What you need to do:
Present the lines as a numbered list, starting at the line containing "left knee: (129, 233, 22)" and ending at the line containing "right knee: (134, 274, 28)". Leave out any blank lines.

BEGIN

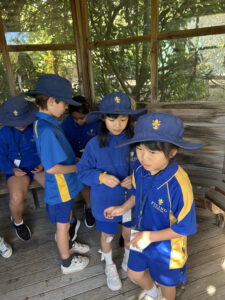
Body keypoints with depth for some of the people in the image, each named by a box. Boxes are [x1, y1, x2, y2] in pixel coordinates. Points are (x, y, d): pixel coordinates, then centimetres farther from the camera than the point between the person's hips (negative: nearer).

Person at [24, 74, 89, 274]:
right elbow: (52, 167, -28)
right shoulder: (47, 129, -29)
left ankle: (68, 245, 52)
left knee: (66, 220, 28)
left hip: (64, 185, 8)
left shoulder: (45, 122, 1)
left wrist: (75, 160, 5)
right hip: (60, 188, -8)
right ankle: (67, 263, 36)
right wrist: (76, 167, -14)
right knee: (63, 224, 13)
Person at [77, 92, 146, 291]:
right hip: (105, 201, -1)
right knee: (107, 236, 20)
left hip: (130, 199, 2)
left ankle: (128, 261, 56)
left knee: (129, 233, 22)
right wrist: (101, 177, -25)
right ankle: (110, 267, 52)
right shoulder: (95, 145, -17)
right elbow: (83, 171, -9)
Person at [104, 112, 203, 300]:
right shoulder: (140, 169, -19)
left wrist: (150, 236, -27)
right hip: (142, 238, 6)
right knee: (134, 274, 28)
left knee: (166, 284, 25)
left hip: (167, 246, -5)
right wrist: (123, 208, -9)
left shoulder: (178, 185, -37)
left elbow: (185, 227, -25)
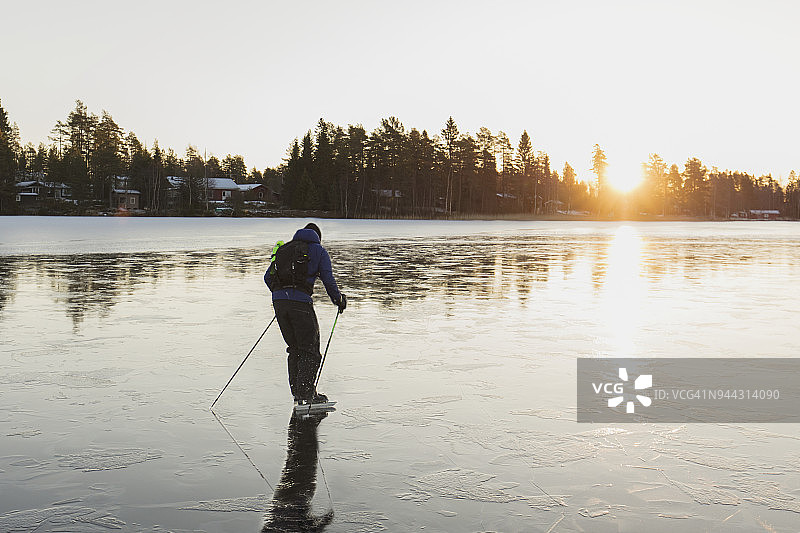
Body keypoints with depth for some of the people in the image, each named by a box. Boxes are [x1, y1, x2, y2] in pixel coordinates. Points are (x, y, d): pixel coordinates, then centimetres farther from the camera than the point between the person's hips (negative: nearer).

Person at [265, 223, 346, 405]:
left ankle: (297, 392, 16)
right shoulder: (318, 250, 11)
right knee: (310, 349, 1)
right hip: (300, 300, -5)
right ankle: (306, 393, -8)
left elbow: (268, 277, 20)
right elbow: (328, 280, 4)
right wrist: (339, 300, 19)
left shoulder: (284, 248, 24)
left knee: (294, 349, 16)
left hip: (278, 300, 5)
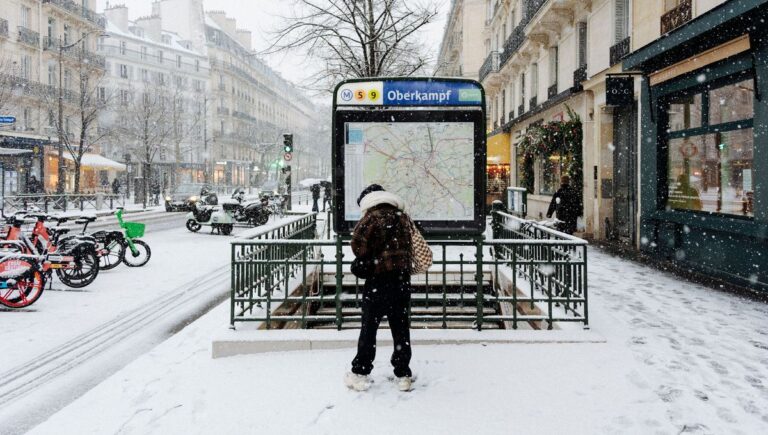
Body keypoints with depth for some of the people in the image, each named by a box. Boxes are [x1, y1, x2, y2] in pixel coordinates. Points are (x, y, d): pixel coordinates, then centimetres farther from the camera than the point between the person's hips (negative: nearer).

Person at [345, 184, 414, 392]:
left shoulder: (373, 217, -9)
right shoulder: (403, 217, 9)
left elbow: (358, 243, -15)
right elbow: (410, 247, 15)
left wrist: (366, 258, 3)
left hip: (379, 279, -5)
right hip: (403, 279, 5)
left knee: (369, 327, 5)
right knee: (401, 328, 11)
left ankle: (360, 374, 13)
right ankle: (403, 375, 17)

END
BEGIN

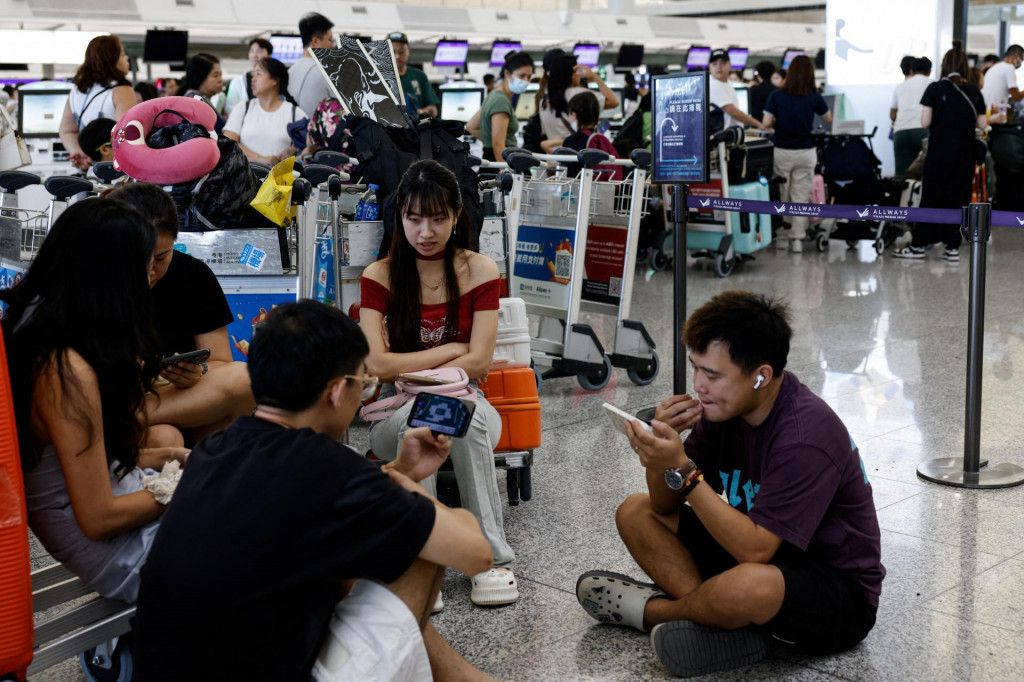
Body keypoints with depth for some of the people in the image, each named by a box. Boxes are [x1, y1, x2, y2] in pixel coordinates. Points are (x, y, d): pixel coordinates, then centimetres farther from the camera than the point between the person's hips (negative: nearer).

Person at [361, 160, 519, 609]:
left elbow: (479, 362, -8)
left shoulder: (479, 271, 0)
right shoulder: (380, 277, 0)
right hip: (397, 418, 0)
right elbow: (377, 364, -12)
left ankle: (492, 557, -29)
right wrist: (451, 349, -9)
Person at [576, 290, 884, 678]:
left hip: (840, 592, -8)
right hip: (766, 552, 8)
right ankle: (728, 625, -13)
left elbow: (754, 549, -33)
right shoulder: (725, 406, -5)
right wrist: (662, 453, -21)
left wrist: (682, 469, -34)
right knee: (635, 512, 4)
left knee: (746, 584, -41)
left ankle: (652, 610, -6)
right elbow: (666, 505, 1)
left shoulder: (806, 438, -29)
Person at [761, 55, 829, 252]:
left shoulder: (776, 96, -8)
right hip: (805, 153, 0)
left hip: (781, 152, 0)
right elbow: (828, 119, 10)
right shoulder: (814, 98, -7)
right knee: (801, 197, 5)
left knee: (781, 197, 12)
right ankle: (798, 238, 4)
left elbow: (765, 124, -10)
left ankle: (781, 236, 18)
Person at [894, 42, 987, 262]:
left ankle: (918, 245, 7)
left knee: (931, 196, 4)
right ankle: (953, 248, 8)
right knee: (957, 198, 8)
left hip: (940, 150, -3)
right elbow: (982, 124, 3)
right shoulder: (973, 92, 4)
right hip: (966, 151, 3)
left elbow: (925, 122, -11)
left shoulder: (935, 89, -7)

END

Answer to this task:
1. left knee: (129, 233, 22)
2. right wrist: (101, 177, -25)
3. right ankle: (110, 267, 52)
4. right shoulder: (95, 145, -17)
5. right elbow: (83, 171, -9)
6. Person at [104, 112, 203, 300]:
7. right shoulder: (140, 169, -19)
8. left wrist: (150, 236, -27)
9. right hip: (142, 238, 6)
10. right knee: (134, 274, 28)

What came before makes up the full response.